### Dokumentauszug
Zusammengefasst: Die SPD-Rekommunalisierung ist gescheitert. Das muss man heute mal so festhalten.

[Beifall bei den GRÜNEN]

Sie wissen es selbst. Sie haben einen stillschweigenden Strategiewechsel eingeleitet. Statt Rekommunalisierung wollen Sie jetzt gemeinsame Sache mit den großen Konzernen machen.

[Daniel Buchholz (SPD): Reden Sie doch keinen Unsinn! – Weitere Zurufe von der SPD]

Genau das ist das Ziel. Genau das ist das, was Ihr Senator gerade verhandelt, was der Regierende Bürgermeister mit Herrn Teyssen von der E.ON besprochen hat: Wie bekommen wir gemeinsame Unternehmen des Landes Berlin mit E.ON, mit Vattenfall hin? Das ist im Moment Ihr Ziel. Das ist der stillschweigende Strategiewechsel. Und das wollen Sie uns am Ende dann als Rekommunalisierung verkaufen.

Gestatten Sie eine Zwischenfrage des Abgeordneten Oberg?

Ja, sehr gern!

Vielen Dank! – Herr Schäfer! Wie sind denn Ihre Anträge, die in dem Kontext Energie immer wieder gestellt wurden, zu verstehen, in denen es dann doch sehr deutlich wurde, dass Sie vor allem Interessen von Unternehmen mit im Blick haben? Ist es nicht so, dass Sie eigentlich von Anfang an mit großen Konzernen gemeinsame Sache machen bzw. die Sache der großen Konzerne machen wollten?

[Vereinzelter Beifall bei der SPD]

Herr Oberg! Ich bedanke mich für diese Frage, und ich kann das sehr klar beantworten: Wir wollen keinen gemeinsamen Konzern mit der E.ON machen. Wir wollen keinen gemeinsamen Konzern mit der Vattenfall machen. Das ist eine ganz klare Antwort

[Beifall bei den GRÜNEN]

Und da will ich an Sie einmal die Frage stellen. Ich würde mir von Herrn Stroedter jetzt auch mal eine Antwort

(Vizepräsidentin Anja Schillhaneck)

auf Ihre Frage wünschen. Das würde mich interessieren, denn ich habe den Eindruck, bei Ihnen geht es in die andere Richtung.

### Bereitgestellte Daten

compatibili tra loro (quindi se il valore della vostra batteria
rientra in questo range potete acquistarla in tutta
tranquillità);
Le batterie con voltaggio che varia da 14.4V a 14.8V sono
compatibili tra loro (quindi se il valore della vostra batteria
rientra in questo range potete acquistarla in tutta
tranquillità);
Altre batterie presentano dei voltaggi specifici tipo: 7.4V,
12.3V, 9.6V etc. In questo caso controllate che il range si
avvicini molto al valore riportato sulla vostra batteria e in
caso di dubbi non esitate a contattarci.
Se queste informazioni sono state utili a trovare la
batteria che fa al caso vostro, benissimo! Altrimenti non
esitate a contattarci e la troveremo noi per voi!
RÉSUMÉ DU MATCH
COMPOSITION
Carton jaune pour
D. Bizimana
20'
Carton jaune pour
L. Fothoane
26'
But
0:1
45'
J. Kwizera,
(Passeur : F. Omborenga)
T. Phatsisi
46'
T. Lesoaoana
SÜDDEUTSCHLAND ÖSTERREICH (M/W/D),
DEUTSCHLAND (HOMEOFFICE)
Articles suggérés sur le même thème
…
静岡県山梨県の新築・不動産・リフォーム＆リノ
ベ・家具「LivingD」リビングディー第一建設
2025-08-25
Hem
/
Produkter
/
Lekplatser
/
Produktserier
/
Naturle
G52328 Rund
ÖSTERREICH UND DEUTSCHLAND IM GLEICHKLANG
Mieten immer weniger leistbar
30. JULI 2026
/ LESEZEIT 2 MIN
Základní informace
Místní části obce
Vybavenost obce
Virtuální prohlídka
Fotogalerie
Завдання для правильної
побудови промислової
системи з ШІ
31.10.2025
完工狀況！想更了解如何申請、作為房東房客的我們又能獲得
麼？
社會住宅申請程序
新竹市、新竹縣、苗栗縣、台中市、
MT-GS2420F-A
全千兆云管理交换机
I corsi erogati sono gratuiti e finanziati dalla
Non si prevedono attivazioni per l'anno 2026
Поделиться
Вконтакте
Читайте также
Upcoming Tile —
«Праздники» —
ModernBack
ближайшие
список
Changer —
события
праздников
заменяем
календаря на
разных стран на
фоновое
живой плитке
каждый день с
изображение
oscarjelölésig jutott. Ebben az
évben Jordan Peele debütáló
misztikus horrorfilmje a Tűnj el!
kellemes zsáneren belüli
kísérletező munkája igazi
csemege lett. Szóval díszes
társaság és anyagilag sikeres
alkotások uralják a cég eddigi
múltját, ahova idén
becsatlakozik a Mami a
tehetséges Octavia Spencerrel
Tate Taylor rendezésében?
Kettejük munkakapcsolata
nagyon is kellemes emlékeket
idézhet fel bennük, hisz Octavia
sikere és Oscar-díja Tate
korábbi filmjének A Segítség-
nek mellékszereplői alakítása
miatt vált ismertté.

### Arbeitsauftrag A
Gib den Abschnitt des Debattenauszugs zwischen „Zusammengefasst: Die SPD-Rekommunalisierung“ und „Ja, sehr gern!“, beide eingeschlossen, erneut wieder und setze dabei „Verstaatlichung“ an die Stelle von „Rekommunalisierung“.
### Arbeitsauftrag B
Mit wem hat der Regierende Bürgermeister laut dem Debattenauszug gesprochen?
### Arbeitsauftrag C
Erkläre anhand des Debattenauszugs, weshalb Herr Schäfer sich eine Antwort von Herrn Stroedter auf die Frage wünscht.
Die Daten stehen in keinem Zusammenhang mit dem Debattenauszug.

### Lösung A
Zusammengefasst: Die SPD-Verstaatlichung ist gescheitert. Das muss man heute mal so festhalten.

[Beifall bei den GRÜNEN]

Sie wissen es selbst. Sie haben einen stillschweigenden Strategiewechsel eingeleitet. Statt Verstaatlichung wollen Sie jetzt gemeinsame Sache mit den großen Konzernen machen.

[Daniel Buchholz (SPD): Reden Sie doch keinen Unsinn! – Weitere Zurufe von der SPD]

Genau das ist das Ziel. Genau das ist das, was Ihr Senator gerade verhandelt, was der Regierende Bürgermeister mit Herrn Teyssen von der E.ON besprochen hat: Wie bekommen wir gemeinsame Unternehmen des Landes Berlin mit E.ON, mit Vattenfall hin? Das ist im Moment Ihr Ziel. Das ist der stillschweigende Strategiewechsel. Und das wollen Sie uns am Ende dann als Verstaatlichung verkaufen.

Gestatten Sie eine Zwischenfrage des Abgeordneten Oberg?

Ja, sehr gern!

### Lösung B
Mit Herrn Teyssen von der E.ON.

### Lösung C
Herr Schäfer möchte die Antwort erfahren, weil er den Eindruck hat, dass es bei den Angesprochenen in die andere Richtung geht. Er selbst hat zuvor klargestellt, dass seine Seite keinen gemeinsamen Konzern mit E.ON oder Vattenfall will.